Severance Benefit Claims
Beryl v. Navient Corp., No. 20-cv-05920-LB, 2023 WL 2908805 (N.D. Cal. Apr. 11, 2023) (Magistrate Judge Laurel Beeler). Plaintiff Louis Beryl sued his former employer, Navient Solutions LLC. Mr. Beryl asserted two ERISA claims, a claim for severance benefit payments under Section 502(a)(1)(B), and a breach of fiduciary duty claim for the denial of benefits under ERISA Section 502(a)(3). In addition, Mr. Beryl asserted a breach of employment contract claim and a claim for waiting-time penalties under California’s Labor Code. The case proceeded to concurrent jury and bench trials. The jury returned a verdict in Mr. Beryl’s favor. In this decision the court issued its order under Rule 52 on the ERISA claims and the claim asserted under the California Labor Code. “Based on the evidence at trial and jury findings that bind the court, Navient Corporation wrongfully failed to pay Mr. Beryl his severance benefits and waiting-time penalties.” The court issued an award to Mr. Beryl in the amount of $920,666.33. Specifically, it held that Navient Corp. failed to establish that Mr. Beryl’s termination was “for cause,” and that he failed to perform any of his required responsibilities. Rather, the court stated that the evidence proved that “Mr. Beryl and his team worked very hard,” even “putting in long days over the holidays during a time when his wife gave birth.” Accordingly, under de novo review, the court was satisfied that Mr. Beryl met his burden of proof and was entitled to benefits under the ERISA severance plan. The court spent the remainder of the decision applying the terms of the plan to calculate the award of benefits and determine the amount of the bonus Mr. Beryl was entitled to, the applicable multiplier, and the amount which represented his lost healthcare, dental, and vision benefits. Because not all of these amounts were established by the terms of the plan, meaning there wasn’t direct recompense under ERISA Section 502(a)(1)(B) for some of the benefits, the court also decided to award equitable relief to Mr. Beryl under his second claim asserted under Section 502(a)(3).

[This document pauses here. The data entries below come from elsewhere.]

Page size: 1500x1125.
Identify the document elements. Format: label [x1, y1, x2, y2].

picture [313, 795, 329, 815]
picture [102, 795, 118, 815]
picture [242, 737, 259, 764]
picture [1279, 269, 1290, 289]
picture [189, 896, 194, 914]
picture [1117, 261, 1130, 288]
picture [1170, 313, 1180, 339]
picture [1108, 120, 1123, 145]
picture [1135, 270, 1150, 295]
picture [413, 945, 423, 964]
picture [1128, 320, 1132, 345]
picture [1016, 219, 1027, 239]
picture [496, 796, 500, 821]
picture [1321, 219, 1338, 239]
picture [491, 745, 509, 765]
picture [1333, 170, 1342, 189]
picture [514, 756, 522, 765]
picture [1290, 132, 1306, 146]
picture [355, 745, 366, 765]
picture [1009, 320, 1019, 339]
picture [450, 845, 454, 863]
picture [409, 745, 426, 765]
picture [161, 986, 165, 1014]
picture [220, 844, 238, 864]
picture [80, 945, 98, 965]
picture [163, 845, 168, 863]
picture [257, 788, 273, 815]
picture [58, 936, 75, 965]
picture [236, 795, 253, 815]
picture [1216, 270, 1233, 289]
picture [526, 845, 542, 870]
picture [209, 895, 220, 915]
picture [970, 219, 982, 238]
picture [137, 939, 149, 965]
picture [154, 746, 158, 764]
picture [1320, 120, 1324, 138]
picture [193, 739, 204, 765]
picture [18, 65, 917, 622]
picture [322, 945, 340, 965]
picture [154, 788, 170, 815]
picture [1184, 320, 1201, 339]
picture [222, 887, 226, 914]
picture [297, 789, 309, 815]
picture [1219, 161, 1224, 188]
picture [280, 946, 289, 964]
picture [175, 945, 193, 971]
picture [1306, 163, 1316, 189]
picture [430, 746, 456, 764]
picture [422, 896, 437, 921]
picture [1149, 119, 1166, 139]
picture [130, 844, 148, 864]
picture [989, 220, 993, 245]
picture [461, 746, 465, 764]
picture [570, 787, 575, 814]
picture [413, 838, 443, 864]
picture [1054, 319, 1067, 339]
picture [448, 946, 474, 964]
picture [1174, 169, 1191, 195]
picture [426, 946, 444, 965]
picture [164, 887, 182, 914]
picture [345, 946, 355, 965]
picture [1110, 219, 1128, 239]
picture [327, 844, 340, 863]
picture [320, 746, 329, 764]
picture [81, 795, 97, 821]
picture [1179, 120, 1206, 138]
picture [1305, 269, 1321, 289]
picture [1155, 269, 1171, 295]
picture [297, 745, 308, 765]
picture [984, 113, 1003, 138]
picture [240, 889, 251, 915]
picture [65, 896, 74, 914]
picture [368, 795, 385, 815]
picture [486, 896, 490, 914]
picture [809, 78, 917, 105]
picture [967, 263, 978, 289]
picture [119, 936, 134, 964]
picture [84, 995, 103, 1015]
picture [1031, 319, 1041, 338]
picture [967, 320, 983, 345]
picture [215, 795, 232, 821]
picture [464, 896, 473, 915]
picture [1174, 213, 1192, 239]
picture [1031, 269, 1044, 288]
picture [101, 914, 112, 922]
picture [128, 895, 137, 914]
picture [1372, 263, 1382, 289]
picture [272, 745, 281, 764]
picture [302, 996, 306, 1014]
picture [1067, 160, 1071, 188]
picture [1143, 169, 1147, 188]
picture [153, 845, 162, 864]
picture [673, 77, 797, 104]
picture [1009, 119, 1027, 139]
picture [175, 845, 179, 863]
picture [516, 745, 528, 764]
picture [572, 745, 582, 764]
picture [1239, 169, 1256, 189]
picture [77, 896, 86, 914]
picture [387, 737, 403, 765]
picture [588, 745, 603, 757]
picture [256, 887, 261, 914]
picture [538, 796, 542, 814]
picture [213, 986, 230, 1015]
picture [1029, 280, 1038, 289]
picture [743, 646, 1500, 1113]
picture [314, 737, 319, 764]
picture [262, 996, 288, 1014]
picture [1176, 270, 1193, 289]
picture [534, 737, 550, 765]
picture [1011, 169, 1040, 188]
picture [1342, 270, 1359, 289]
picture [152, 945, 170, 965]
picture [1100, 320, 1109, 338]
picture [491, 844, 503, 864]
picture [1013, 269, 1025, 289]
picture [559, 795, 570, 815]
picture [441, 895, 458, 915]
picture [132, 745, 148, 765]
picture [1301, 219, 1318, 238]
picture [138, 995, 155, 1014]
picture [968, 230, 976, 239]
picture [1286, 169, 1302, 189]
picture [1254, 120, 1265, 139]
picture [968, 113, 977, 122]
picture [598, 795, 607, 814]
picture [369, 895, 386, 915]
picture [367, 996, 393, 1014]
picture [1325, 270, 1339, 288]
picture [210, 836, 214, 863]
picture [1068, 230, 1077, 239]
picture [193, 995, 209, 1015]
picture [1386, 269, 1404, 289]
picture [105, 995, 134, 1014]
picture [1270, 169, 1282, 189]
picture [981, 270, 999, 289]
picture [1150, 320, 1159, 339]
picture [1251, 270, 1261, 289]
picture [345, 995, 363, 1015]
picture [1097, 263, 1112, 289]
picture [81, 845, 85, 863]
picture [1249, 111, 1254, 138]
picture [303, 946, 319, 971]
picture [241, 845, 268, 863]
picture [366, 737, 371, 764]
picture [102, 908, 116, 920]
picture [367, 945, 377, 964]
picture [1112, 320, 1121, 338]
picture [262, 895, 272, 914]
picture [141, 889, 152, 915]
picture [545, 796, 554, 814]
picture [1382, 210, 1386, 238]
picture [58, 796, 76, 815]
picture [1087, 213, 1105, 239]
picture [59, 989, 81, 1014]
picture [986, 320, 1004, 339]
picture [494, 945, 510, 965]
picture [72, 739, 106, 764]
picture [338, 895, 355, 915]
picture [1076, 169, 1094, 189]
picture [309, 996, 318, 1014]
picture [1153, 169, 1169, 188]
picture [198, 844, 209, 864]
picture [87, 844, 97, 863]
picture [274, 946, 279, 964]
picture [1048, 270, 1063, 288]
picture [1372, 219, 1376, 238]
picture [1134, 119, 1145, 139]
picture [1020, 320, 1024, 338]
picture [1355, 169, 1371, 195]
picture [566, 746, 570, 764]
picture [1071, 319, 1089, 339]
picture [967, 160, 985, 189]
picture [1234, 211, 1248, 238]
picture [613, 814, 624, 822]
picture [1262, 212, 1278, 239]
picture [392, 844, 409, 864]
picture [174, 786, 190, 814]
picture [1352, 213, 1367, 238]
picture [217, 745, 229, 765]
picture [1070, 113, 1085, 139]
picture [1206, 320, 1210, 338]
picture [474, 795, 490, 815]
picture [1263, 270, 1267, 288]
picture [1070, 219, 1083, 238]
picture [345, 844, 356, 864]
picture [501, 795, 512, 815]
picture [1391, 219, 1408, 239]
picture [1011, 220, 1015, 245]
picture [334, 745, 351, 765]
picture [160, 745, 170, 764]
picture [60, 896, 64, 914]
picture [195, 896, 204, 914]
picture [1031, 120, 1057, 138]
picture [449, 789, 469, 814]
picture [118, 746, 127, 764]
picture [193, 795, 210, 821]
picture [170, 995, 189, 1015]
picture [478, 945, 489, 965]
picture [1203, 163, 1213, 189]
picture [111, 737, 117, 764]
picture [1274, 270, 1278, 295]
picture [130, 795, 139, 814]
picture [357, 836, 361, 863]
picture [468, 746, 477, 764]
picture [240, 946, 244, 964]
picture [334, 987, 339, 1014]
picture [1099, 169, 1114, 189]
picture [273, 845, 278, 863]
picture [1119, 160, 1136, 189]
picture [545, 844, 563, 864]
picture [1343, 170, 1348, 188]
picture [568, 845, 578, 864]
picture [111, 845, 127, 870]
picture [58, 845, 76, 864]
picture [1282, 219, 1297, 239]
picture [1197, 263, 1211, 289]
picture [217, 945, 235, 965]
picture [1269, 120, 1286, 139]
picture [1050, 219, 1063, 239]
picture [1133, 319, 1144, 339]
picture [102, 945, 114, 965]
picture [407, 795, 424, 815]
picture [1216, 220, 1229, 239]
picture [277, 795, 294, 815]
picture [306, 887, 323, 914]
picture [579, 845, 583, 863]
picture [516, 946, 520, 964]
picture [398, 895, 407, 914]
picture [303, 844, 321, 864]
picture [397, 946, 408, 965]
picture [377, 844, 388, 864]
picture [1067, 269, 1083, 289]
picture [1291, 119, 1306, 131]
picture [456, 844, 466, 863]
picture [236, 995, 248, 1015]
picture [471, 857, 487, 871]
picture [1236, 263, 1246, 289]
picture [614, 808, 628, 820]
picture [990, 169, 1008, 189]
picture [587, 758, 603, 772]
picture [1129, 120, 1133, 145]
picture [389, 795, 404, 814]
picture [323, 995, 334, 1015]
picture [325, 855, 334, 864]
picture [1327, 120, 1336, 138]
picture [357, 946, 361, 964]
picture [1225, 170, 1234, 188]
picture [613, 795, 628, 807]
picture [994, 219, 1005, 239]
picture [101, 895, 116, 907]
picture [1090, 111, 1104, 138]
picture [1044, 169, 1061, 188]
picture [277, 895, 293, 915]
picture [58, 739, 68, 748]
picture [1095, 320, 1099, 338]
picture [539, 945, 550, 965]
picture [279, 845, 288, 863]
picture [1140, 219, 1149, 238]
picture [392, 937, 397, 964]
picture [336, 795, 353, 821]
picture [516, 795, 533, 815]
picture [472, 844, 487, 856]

Finally, the court also established the appropriate penalties under California’s Labor Code. Tallying these amounts, the court was left with its final total, which it then awarded to Mr. Beryl.
Torre v. Nippon Life Ins. Co. of Am., No. 22 C 7059, 2023 WL 2868058 (N.D. Ill. Apr. 10, 2023) (Judge Rebecca R. Pallmeyer). Plaintiff Graciela Dela Torre brought suit against defendant Nippon Life Insurance Company of America to challenge its termination of her long-term disability benefits. Nippon Life moved to transfer the action to the Southern District of New York. The court began its decision by establishing that venue was proper in the Northern District of Illinois because “this is ‘where the breach took place’ – meaning, it is where Ms. Dela Torre was to receive the denied benefits – and Nippon can be found in this district, because it has a physical office in Schaumburg, Illinois.” On the other hand, the court also held that Nippon Life proved that venue would be proper in the Southern District of New York as well because that is where the plan is administered and where Nippon Life is located. However, the court placed the greatest emphasis on the fact that Ms. Dela Torre picked the Northern District of Illinois to file her complaint, which is her home district. The court found Nippon Life’s arguments concerning convenience not very convincing. Overall, the court ruled that the balance of factors did not strongly favor Nippon Life, and as such declined to disturb Ms. Dela Torre’s choice of forum. Accordingly, the court denied the motion to transfer.